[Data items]
========================================================================
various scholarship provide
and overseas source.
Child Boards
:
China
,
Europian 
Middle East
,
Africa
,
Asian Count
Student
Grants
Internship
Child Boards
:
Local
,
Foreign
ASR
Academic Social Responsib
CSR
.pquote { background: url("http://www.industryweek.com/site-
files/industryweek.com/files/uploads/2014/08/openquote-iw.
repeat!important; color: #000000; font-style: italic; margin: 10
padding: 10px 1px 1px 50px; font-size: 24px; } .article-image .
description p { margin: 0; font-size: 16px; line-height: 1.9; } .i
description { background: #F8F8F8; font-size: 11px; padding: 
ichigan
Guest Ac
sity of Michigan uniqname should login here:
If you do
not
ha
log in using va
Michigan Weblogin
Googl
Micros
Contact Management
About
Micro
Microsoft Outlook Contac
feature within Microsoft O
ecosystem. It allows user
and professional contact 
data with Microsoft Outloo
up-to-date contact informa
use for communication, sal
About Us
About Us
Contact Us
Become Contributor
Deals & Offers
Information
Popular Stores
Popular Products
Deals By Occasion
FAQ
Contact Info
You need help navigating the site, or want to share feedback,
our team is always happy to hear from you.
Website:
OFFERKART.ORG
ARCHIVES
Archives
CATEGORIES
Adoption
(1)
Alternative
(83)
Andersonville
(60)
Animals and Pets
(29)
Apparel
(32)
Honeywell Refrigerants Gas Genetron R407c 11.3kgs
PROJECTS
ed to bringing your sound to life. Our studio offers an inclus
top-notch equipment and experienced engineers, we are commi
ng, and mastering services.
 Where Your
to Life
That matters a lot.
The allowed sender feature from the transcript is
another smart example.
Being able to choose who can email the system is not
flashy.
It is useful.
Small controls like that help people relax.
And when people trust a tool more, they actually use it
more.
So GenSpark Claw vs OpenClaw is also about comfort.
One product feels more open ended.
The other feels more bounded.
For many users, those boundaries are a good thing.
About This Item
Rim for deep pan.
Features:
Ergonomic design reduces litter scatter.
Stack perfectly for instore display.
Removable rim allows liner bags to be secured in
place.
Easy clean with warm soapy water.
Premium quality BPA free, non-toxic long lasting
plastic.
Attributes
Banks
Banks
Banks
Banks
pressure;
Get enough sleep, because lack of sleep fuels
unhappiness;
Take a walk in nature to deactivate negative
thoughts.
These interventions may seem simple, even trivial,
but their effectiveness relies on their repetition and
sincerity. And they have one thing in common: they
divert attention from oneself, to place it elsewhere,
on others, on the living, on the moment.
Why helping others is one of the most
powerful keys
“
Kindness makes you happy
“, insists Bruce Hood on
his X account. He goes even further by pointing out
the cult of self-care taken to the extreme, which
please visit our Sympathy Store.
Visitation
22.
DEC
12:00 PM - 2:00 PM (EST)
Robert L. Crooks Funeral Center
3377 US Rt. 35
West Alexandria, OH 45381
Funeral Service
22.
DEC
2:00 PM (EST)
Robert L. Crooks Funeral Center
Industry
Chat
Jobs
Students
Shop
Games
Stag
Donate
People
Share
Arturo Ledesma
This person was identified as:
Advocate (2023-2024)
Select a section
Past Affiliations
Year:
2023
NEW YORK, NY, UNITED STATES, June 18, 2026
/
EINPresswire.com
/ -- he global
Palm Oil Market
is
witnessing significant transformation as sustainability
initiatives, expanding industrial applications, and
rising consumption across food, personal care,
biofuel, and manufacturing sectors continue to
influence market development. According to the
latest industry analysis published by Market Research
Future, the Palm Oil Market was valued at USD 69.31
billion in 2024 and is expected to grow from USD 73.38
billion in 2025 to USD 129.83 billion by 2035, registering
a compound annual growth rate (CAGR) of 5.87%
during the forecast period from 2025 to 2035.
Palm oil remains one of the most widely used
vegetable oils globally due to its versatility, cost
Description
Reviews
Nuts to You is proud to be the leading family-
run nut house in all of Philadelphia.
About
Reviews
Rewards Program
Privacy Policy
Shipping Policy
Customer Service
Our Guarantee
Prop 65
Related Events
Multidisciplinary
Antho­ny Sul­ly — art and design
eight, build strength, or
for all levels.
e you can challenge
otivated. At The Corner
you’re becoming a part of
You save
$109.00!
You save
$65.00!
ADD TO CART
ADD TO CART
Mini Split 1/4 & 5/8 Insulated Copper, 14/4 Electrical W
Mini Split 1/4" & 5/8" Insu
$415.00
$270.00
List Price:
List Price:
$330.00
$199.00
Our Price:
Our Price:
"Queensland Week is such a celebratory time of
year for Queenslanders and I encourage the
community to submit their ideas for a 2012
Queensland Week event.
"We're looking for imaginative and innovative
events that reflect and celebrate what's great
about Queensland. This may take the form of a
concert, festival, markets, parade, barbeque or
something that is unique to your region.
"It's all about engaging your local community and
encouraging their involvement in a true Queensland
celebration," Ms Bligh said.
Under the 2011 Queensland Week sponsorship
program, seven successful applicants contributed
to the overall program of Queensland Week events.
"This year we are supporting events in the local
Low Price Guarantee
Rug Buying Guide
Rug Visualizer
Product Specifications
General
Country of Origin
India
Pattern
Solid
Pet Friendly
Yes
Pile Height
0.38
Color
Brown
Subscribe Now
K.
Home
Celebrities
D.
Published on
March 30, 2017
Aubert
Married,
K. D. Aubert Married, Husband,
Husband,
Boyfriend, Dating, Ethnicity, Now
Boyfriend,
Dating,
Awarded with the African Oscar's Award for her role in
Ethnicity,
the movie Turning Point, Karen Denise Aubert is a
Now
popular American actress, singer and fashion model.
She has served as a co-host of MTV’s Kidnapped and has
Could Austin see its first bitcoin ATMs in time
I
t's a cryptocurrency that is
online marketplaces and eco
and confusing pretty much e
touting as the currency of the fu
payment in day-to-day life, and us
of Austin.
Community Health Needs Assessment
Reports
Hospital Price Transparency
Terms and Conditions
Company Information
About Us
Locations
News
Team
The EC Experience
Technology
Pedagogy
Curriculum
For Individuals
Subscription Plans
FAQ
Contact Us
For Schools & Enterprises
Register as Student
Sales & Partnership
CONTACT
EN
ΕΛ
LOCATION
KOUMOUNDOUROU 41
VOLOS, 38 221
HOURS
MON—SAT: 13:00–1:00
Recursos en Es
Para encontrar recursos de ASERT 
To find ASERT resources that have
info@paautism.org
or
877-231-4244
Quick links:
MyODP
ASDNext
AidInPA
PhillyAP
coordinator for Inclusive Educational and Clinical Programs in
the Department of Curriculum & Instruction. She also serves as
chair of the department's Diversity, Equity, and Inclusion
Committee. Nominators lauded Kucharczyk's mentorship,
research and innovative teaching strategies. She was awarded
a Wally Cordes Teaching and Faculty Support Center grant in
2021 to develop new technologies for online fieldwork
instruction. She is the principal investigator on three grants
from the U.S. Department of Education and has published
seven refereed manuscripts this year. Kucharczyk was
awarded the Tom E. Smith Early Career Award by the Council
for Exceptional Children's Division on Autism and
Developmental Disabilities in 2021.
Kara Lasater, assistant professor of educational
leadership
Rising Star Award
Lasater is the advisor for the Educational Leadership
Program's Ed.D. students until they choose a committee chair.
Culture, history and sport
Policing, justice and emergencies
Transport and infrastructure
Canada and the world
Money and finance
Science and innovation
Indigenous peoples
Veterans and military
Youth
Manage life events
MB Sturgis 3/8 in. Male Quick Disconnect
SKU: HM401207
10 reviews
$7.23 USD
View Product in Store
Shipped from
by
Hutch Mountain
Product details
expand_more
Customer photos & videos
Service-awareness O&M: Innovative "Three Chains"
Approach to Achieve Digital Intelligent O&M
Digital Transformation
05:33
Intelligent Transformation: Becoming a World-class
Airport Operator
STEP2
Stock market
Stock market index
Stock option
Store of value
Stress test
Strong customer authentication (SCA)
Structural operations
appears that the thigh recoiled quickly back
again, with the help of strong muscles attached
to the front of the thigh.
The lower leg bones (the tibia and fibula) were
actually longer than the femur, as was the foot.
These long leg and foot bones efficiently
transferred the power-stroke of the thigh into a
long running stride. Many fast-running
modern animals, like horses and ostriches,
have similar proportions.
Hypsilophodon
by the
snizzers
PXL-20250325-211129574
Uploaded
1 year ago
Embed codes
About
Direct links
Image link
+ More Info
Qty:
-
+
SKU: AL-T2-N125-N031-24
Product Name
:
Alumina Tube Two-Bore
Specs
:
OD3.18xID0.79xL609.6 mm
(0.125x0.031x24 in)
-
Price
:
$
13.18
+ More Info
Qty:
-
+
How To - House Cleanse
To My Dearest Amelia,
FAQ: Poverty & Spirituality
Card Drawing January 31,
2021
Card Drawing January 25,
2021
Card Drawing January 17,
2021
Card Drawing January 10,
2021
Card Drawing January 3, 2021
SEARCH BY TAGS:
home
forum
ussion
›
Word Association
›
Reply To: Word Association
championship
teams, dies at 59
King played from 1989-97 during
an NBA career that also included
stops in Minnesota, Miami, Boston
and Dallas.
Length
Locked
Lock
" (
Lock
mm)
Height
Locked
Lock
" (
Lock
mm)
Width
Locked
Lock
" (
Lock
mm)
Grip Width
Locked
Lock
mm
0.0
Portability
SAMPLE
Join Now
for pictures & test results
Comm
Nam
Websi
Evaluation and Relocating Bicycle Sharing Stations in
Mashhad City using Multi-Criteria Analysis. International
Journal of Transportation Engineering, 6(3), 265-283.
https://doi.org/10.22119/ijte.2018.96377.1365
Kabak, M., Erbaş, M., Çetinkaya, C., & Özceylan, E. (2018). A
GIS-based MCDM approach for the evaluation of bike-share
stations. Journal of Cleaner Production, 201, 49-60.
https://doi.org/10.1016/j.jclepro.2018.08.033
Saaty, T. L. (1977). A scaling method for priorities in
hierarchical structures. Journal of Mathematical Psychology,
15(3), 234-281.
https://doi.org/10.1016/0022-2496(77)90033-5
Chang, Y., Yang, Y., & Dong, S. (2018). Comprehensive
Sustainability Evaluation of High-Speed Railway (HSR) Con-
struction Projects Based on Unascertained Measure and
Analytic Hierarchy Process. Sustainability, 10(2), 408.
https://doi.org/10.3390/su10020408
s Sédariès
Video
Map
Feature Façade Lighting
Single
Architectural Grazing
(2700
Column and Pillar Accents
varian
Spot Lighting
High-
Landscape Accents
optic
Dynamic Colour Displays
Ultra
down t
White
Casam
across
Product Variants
========================================================================
§ What you are asked to do
Say how many lines in the records contain the word "chair". Nothing but the number is required.

§ Answer box
2